En tant qu’adolescente, j’acceptais l’amour qu’on me donnait, car je craignais d’en manquer. Je fonçais tête baissée en me persuadant que « c’était pour la vie ». Je faisais pareil avec mes amitiés. Cependant, malgré mon bon vouloir d’être une personne saine et de respecter les limites de chacun, j’ai commencé à avoir des comportements toxiques. Je fouillais pour savoir à qui mes amis parlaient, je voulais connaître tout ce que mon copain disait, pensait. J’avais si peur d’être abandonnée que je devenais trop. Je devenais problématique. Ce n’était même pas une question de jalousie… je voulais simplement savoir, avoir le contrôle, car je savais que je ne supporterais pas l’abandon… et chaque abandon a renforcé mes comportements toxiques.
Dans ma dernière relation, je faisais tout ce qui était en mon pouvoir pour donner à mon conjoint ce dont il avait besoin. J’avais si peur de le perdre, moi qui l’aimais tellement, que je me suis un peu oubliée là-dedans. J’allais mal, mais je ne disais rien, je ne voulais pas qu’il me quitte à cause de mon anxiété ou mon mal-être. Sauf que mon désir à être toujours près de lui a fini par le repousser. Je voulais être aux faits d’à qui il parlait, ce qu’il pensait, ce qu’il désirait faire, sans arrêt. Avoir eu le pouvoir d’être dans sa tête, je l’aurais fait. Ce n’est pas un comportement sain, encore moins normal. Craindre qu’il m’abandonne m’a poussé à agir de façon toxique, conduisant à une séparation, malgré l’amour partagé. Plus je craignais l’abandon, plus je devenais anxieuse et plus je devenais anxieuse, plus je repoussais ceux autour de moi.
Ma peur de l’abandon et mon anxiété m’ont rendu toxique. Et cette toxicité mène à l’abandon. Un cercle vicieux problématique qui m’amène à me demander ce que je peux faire pour ne pas reproduire ces schémas, ce que je peux faire pour maîtriser ces pensées intrusives, ces envies de tout contrôler. Ma santé mentale s’est retrouvée au plus bas en constatant à quel point craindre d’être abandonnée avait affecté toutes mes relations humaines, qu’elles soient amicales, amoureuses ou familiales.
En étant consciente de mes comportements toxiques, je peux faire de l'introspection, mais ce n’est pas toujours facile, surtout quand tu réalises que ta conduite actuelle, en tant qu’adulte, part de traumatismes datant de l’enfance.

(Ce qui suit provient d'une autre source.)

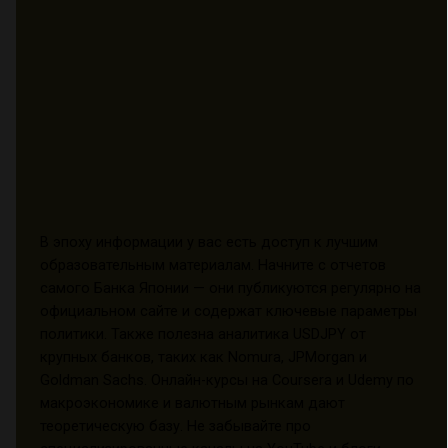
В эпоху информации у вас есть доступ к лучшим
образовательным материалам. Начните с отчетов
самого Банка Японии — они публикуются регулярно на
официальном сайте и содержат ключевые параметры
политики. Также полезна аналитика USDJPY от
крупных банков, таких как Nomura, JPMorgan и
Goldman Sachs. Онлайн-курсы на Coursera и Udemy по
макроэкономике и валютным рынкам дают
теоретическую базу. Не забывайте про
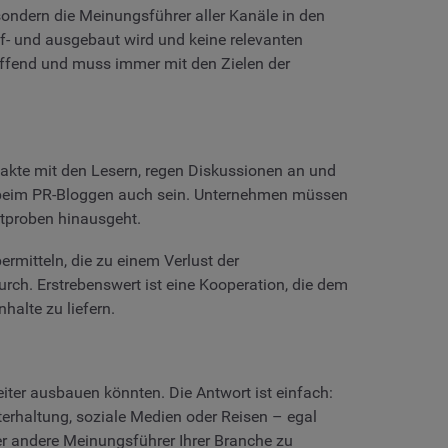
sondern die Meinungsführer aller Kanäle in den
uf- und ausgebaut wird und keine relevanten
effend und muss immer mit den Zielen der
takte mit den Lesern, regen Diskussionen an und
es beim PR-Bloggen auch sein. Unternehmen müssen
ktproben hinausgeht.
mitteln, die zu einem Verlust der
urch. Erstrebenswert ist eine Kooperation, die dem
halte zu liefern.
iter ausbauen könnten. Die Antwort ist einfach:
terhaltung, soziale Medien oder Reisen – egal
 andere Meinungsführer Ihrer Branche zu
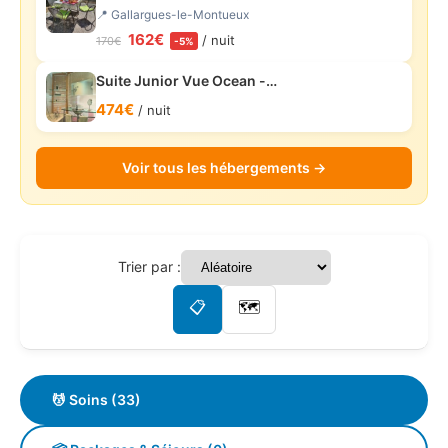
📍 Gallargues-le-Montueux
162€
/ nuit
170€
-5%
Suite Junior Vue Ocean -…
474€
/ nuit
Voir tous les hébergements →
Trier par :
📋
🗺️
💆 Soins (33)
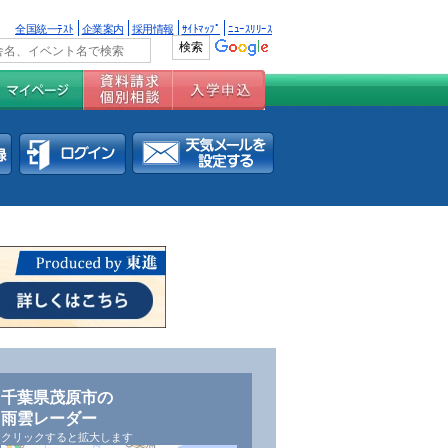
全国統一ﾃｽﾄ
企業案内
採用情報
ｻｲﾄﾏｯﾌﾟ
ﾆｭｰｽﾘﾘｰｽ
千葉県茂原市の
雨雲レーダー
クリックすると拡大します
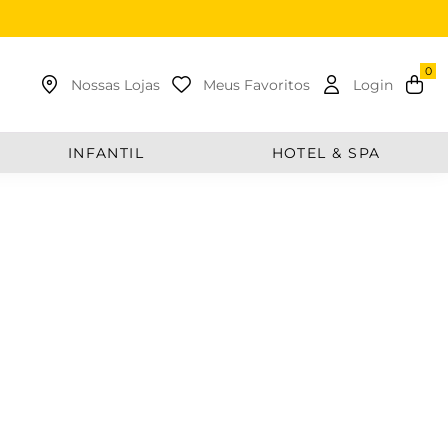
uscar
Nossas Lojas
Meus Favoritos
Login
INFANTIL
HOTEL & SPA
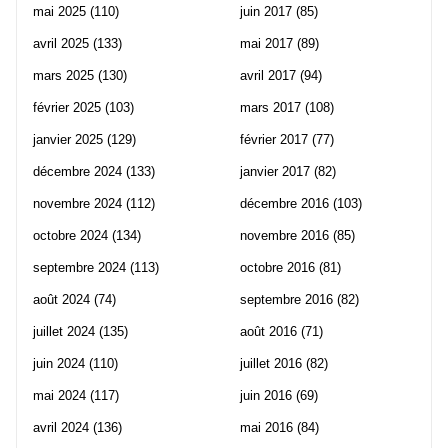
mai 2025
(110)
juin 2017
(85)
avril 2025
(133)
mai 2017
(89)
mars 2025
(130)
avril 2017
(94)
février 2025
(103)
mars 2017
(108)
janvier 2025
(129)
février 2017
(77)
décembre 2024
(133)
janvier 2017
(82)
novembre 2024
(112)
décembre 2016
(103)
octobre 2024
(134)
novembre 2016
(85)
septembre 2024
(113)
octobre 2016
(81)
août 2024
(74)
septembre 2016
(82)
juillet 2024
(135)
août 2016
(71)
juin 2024
(110)
juillet 2016
(82)
mai 2024
(117)
juin 2016
(69)
avril 2024
(136)
mai 2016
(84)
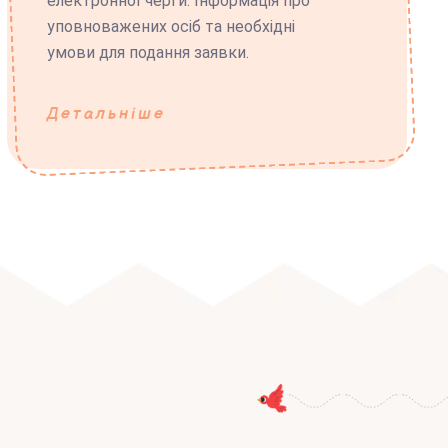
електронної черги. Інформація про
уповноважених осіб та необхідні
умови для подання заявки.
Детальніше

Je peux en parler aux gens autour de moi, de cette peur, me confier. Ils peuvent comprendre à leur manière. Je peux aller voir des professionnels. Je peux trouver des solutions pour calmer cette anxiété, expliquer mes comportements, expliquer cette peur pour que les gens qui me sont proches puissent comprendre la conduite toxique, voire même m'avertir. C'est en s'ouvrant aux gens qu'on réalise que l'abandon s'éloigne.
Nous devons tous, à un moment ou un autre, travailler sur soi, sur le mal-être qui nous ronge, sur les pensées qui s’installent dans notre tête, avec ou sans notre consentement. Je suis toxique parce que j’ai peur d’être abandonnée. Je suis toxique, car j’ai besoin d’amour et de réconfort. Je suis toxique, car mon anxiété me gruge de l’intérieur et m’amène à imaginer le pire. En acceptant ce constat, j’apprends, j’évolue, je trouve des solutions. En étant consciente de cette problématique, je peux fournir les efforts nécessaires pour ne pas reproduire ces comportements malsains, évoluer en tant que personne et surtout, pour une fois, agir pour moi.
Car la personne la plus importante dans sa vie, c’est soi-même.